Demographics

The peak incidence of foreign body aspiration is in the 1- to 3-year age group. At least 90 percent of cases are seen in children under age 4, but it has been reported in infants as young as 3 months. In children younger than 6 months, foreign-body aspiration is often secondary to a feeding given by "a helpful sibling."

The most commonly aspirated foreign bodies fall into two groups: foods and toys.26 The most dangerous objects are those that are cylindrical or small, smooth, and round. Commonly aspirated foods include peanuts, sunflower seeds, raisins, grapes, hot dogs, and smaller sausages.

Because of the large number of deaths due to the aspiration of toys, the federal government instituted the Consumer Product Safety Act of 1979, 27 which has decreased the incidence of toy aspiration.

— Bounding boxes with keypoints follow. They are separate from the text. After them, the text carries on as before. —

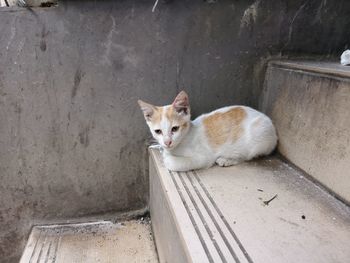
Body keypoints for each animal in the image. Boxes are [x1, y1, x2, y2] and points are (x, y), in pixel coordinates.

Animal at [138, 92, 278, 172]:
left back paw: (227, 160)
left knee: (246, 155)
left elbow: (175, 163)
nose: (167, 142)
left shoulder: (204, 158)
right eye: (158, 131)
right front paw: (161, 149)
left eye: (175, 128)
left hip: (258, 139)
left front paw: (167, 157)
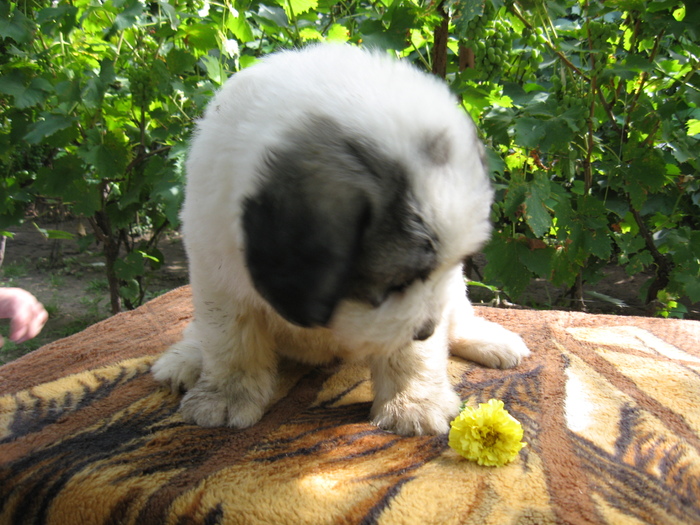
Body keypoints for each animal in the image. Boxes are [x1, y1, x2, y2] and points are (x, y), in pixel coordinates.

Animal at [150, 44, 528, 434]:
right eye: (396, 283)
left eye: (447, 265)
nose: (424, 330)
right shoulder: (217, 268)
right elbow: (231, 340)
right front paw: (225, 396)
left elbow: (410, 353)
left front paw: (413, 404)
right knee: (200, 334)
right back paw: (183, 360)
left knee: (458, 315)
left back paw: (488, 340)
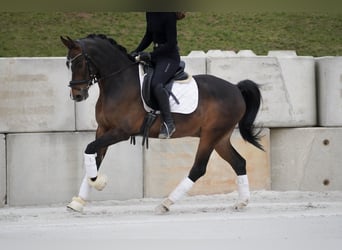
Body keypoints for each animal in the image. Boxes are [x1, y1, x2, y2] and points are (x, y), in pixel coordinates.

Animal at [60, 33, 264, 213]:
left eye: (79, 62)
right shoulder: (103, 129)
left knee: (198, 168)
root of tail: (235, 89)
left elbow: (89, 148)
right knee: (239, 163)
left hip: (211, 135)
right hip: (220, 138)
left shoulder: (120, 132)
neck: (119, 83)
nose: (77, 95)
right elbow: (95, 156)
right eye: (68, 64)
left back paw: (165, 204)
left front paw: (97, 181)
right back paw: (242, 202)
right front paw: (78, 201)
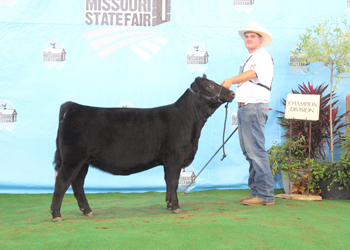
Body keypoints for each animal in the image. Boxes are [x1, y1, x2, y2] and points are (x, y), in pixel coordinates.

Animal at [50, 75, 235, 222]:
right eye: (209, 86)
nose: (232, 93)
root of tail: (74, 106)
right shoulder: (174, 157)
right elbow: (173, 181)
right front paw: (176, 207)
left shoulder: (169, 161)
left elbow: (168, 181)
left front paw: (169, 204)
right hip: (72, 159)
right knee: (62, 182)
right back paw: (56, 215)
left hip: (83, 162)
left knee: (77, 184)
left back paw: (87, 211)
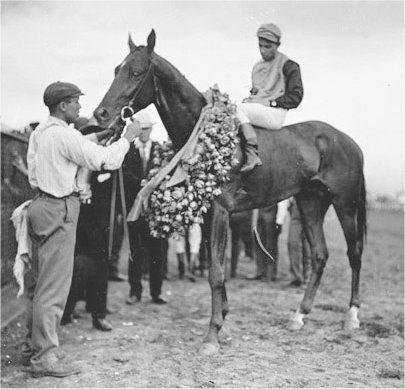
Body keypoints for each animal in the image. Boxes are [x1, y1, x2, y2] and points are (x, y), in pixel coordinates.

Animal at [91, 30, 366, 354]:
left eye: (136, 71)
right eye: (115, 70)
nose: (101, 114)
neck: (203, 132)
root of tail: (347, 141)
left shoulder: (222, 210)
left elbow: (215, 272)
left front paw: (212, 335)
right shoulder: (210, 212)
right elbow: (216, 267)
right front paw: (222, 318)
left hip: (344, 203)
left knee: (354, 253)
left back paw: (352, 316)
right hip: (311, 202)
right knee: (321, 254)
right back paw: (299, 315)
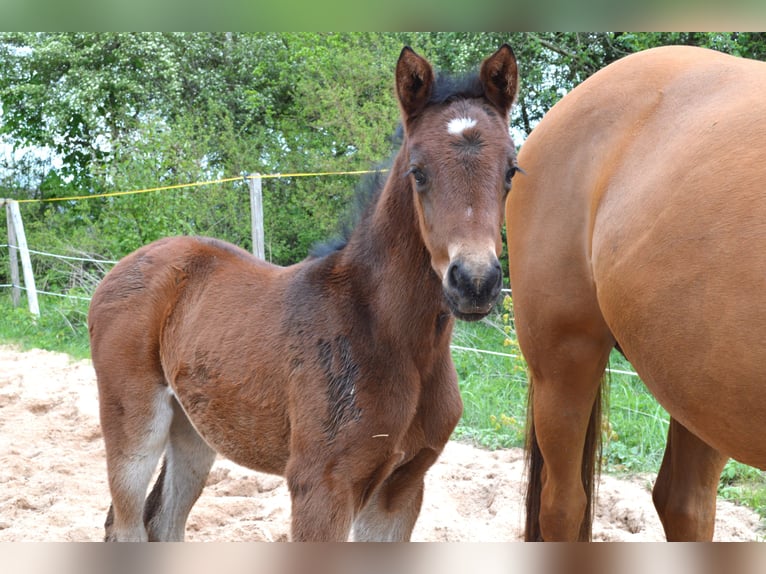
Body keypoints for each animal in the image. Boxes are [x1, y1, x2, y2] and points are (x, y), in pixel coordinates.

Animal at [88, 46, 520, 544]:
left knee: (163, 521)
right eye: (418, 172)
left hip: (193, 429)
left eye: (511, 171)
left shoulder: (403, 488)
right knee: (127, 524)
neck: (388, 337)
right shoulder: (321, 485)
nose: (474, 282)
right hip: (135, 426)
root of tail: (121, 267)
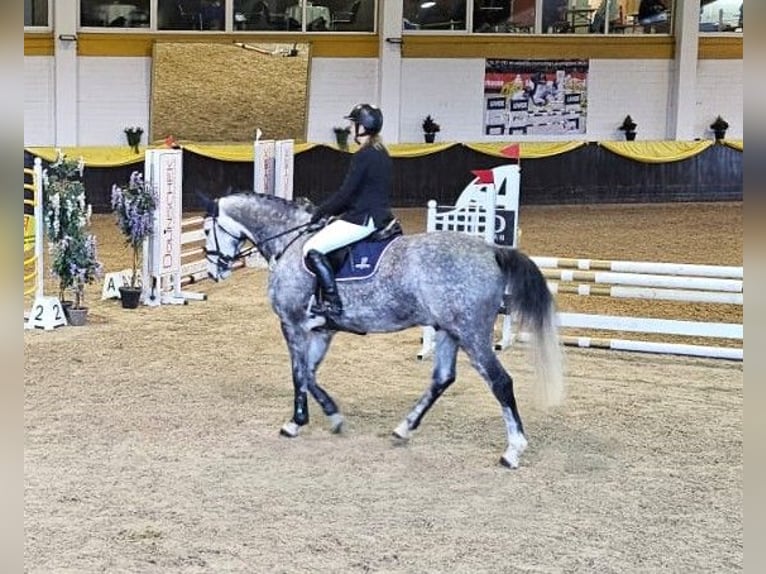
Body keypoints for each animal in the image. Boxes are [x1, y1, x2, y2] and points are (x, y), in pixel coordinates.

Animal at [202, 191, 564, 470]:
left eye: (206, 230)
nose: (214, 271)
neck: (291, 242)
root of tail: (492, 250)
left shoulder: (292, 324)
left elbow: (298, 374)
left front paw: (295, 423)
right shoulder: (321, 331)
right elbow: (310, 374)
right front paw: (333, 416)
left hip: (471, 333)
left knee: (500, 382)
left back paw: (512, 451)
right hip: (448, 330)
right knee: (442, 378)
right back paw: (404, 428)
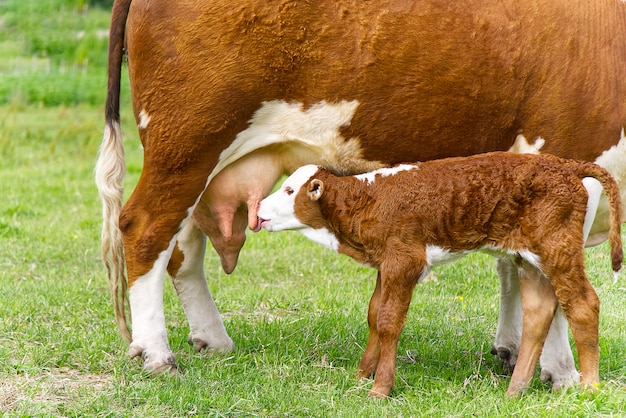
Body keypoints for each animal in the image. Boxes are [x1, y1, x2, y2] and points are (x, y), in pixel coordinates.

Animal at [254, 152, 620, 396]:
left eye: (289, 191)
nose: (257, 209)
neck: (368, 200)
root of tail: (566, 164)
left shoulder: (405, 261)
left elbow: (389, 320)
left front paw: (379, 389)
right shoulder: (386, 263)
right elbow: (374, 315)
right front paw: (360, 377)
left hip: (558, 249)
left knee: (583, 305)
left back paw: (589, 387)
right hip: (528, 259)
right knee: (537, 314)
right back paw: (514, 392)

However, watch groups warn that most toys are not properly evaluated for safety prior to marketing. Consumer scrutiny by direct inspection of the toy in addition to reading any warning label and the appropriate age range printed on its carton should be stressed in providing anticipatory guidance to the parents of young children.

Although small, round metal objects typically do not cause tissue reactions, this is not the case with vegetable matter. Aspirated vegetable matter commonly causes an intense pneumonitis and subsequent pneumonia and/or suppurative bronchitis. Aspirated vegetable matter is commonly difficult to remove if not found early, as it swells with the absorption of moisture from the surrounding lung and, if left long enough, may even sprout.

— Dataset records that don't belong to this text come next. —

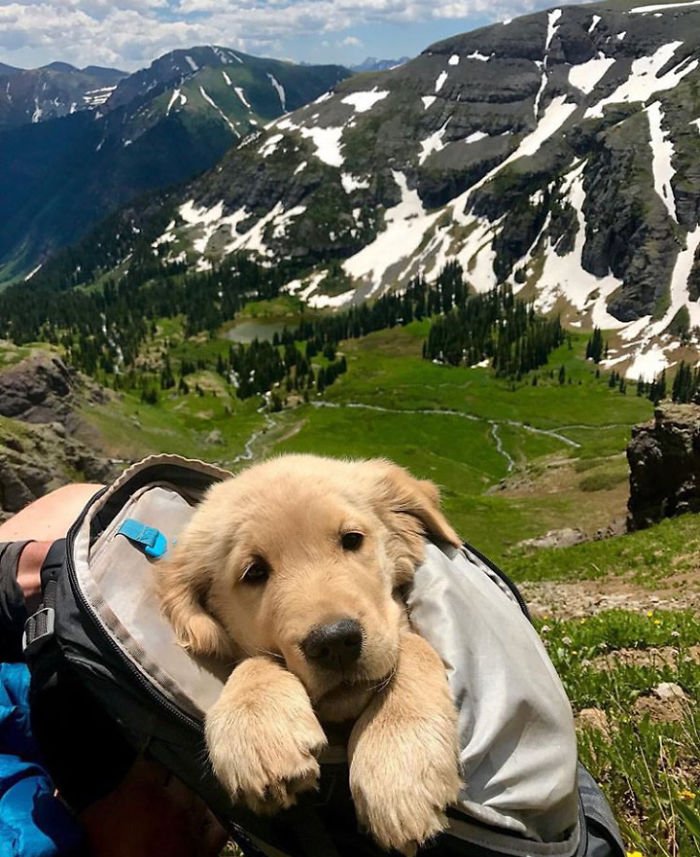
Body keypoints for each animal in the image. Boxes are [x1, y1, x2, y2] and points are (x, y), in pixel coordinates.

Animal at [156, 452, 462, 852]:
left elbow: (413, 644)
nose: (334, 643)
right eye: (254, 572)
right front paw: (258, 731)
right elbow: (255, 660)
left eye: (351, 539)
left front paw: (397, 767)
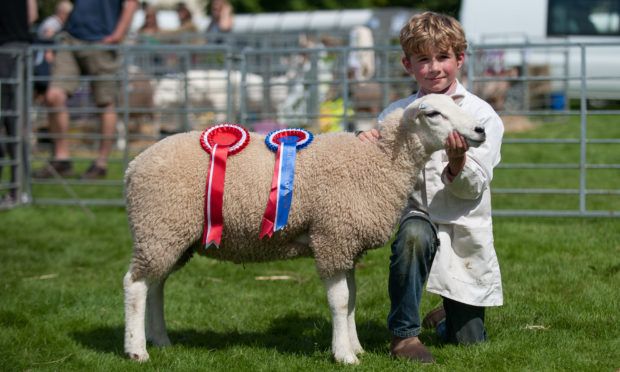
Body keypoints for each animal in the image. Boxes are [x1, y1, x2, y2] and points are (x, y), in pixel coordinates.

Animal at [123, 92, 486, 364]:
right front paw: (344, 356)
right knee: (135, 284)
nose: (481, 129)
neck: (380, 162)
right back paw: (137, 349)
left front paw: (356, 347)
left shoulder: (347, 244)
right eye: (434, 113)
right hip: (160, 225)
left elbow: (352, 299)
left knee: (156, 285)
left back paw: (160, 340)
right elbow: (340, 300)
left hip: (171, 235)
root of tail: (133, 165)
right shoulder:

At presentation, many patients with foreign-body aspiration may be completely asymptomatic with a normal physical exam. Some data suggest that the majority will present or have presented previously with symptoms consistent with but not specific for foreign body aspiration. The study of Laks and Barzilay demonstrated fever in 36 percent, wheeze in 35 percent, crackles in 38 percent, and tachypnea in 45 percent of patients at presentation. 29 Although the location of the aspirated foreign body does play a role in determining the symptoms and signs seen on presentation, there is overlap between groups. Classic dogma is that laryngotracheal foreign bodies cause stridor, whereas bronchial foreign bodies cause wheeze. Studies have shown, however, that about 30 percent of laryngotracheal foreign bodies and up to 10 percent of bronchial foreign bodies will demonstrate wheezing and stridor respectively. More importantly, a significant proportion will have no cough, wheeze, or stridor. It is true that the majority of patients presenting with severe immediate onset stridor or cardiac arrest after aspiration will be found to have a laryngotracheal foreign body. Patients with alternating wheezing and stridor may have a mobile foreign body. Other signs and symptoms of foreign-body aspiration may include cough, history of a choking episode, history of persistent or recurrent pneumonia, apnea, pharyngeal pain, or persistent symptoms of croup or asthma remaining after adequate treatment for 5 to 7 days. Foreign-body aspiration should be considered in all children given a diagnosis of "unilateral wheeze." Upper esophageal foreign bodies may impinge upon the posterior aspect of the trachea, leading to signs and symptoms of airway obstruction. Commonly the patient will present with stridor. Contrary to most cases of airway aspiration, patients with an esophageal foreign body typically will have dysphagia.